We wish to understand the evolution of BXW and the genetic basis

We wish to understand the evolution of BXW and the genetic basis for the differing host specificities between Xcm, a pathogen of banana, and its close relative Xvv, a pathogen of sugarcane. Genetic differences may also reflect adaptations for epiphytic fitness and for dispersal, perhaps via insect vectors (Tinzaara et al., 2006; Mwangi et al., 2007; Shimelash et al., 2008) rather than virulence factors per se. Recent developments in DNA-sequencing technology provide opportunities

for rapid and cost-effective comparative genomics studies PLX4032 in vitro (MacLean et al., 2009). We used the ‘Next Generation’ Illumina Solexa GA technology (Bentley et al., 2008) to generate draft genome sequences for banana-pathogenic Xcm NCPPB 4381 (Xcm 4381) and for the closely related Xvv NCPPB 702 (Xvv 702), which is not pathogenic on banana. Sequence analysis revealed several genetic differences between these two strains

that might be important for host specificity, virulence and EPZ-6438 order epiphytic fitness, including differences in the repertoires of secreted and translocated effector proteins, type IV pili (TFP) and enzymes for lipopolysaccharide biosynthesis. Xcm 4381 was originally isolated from banana in Uganda 2005. Xvv 702 was originally isolated from sugarcane in Zimbabwe in 1959. We obtained both strains from the National Collection of Plant Pathogenic Bacteria (NCPPB) at the Food and Environmental Research Agency (FERA, York, UK). Genomic DNA was prepared from cultures grown in NYGB (Nitrogen Yeast Glycerol Broth) medium using a Puregene Genomic DNA Purification Kit (Gentra Systems Inc., Minneapolis) and sequenced using the Illumina GA sequencing system. Illumina

sequencing of genomic DNA and sequence assembly were performed as described previously (Studholme et al., 2009). We used maq (Li et al., 2008), blast (Altschul et al., 1990) and mummer (Delcher et al., 2002) for sequence alignment of short reads, contigs and whole genomes, respectively, and cgview (Stothard & Wishart, 2005) for visualizing the alignments. splitstree (Huson, 1998) was used to build and draw phylogenetic trees.
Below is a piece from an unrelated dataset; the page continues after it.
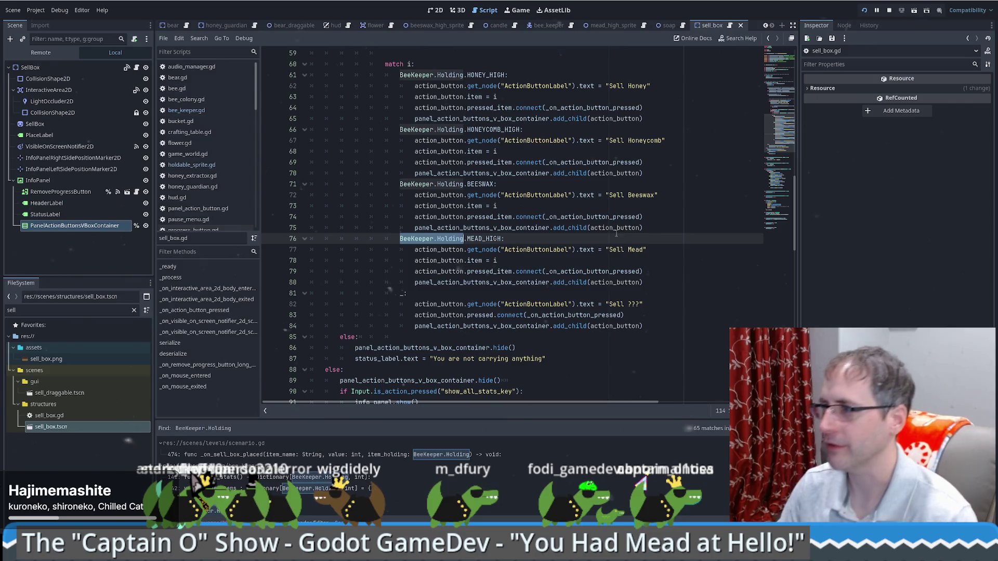
scroll(635, 181, down, 2)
We deposited the draft genome data in GenBank under accession numbers ACHT00000000 (Xcm 4381) and ACHS00000000 (Xvv 702). We generated 5 052 905 pairs of 36-nucleotide reads from Xcm 4381; that is a Sclareol total of 363 809 160 nucleotides, representing approximately 72 times 5 megabases, the typical genome size for Xanthomonas species. From Xvv 702, we generated 2 913 785 pairs of 36-nucleotide reads; that is a total of 209 792 520 nucleotides, representing approximately 42 times the expected genome size of 5 megabases. We assembled the Illumina data using the velvet short-read assembly software (Table 1). The genome sequences of Xcm 4381 and Xvv 702 shared significantly greater nucleotide identity with each other than with the genome of any other sequenced Xanthomonas genome (Table 2).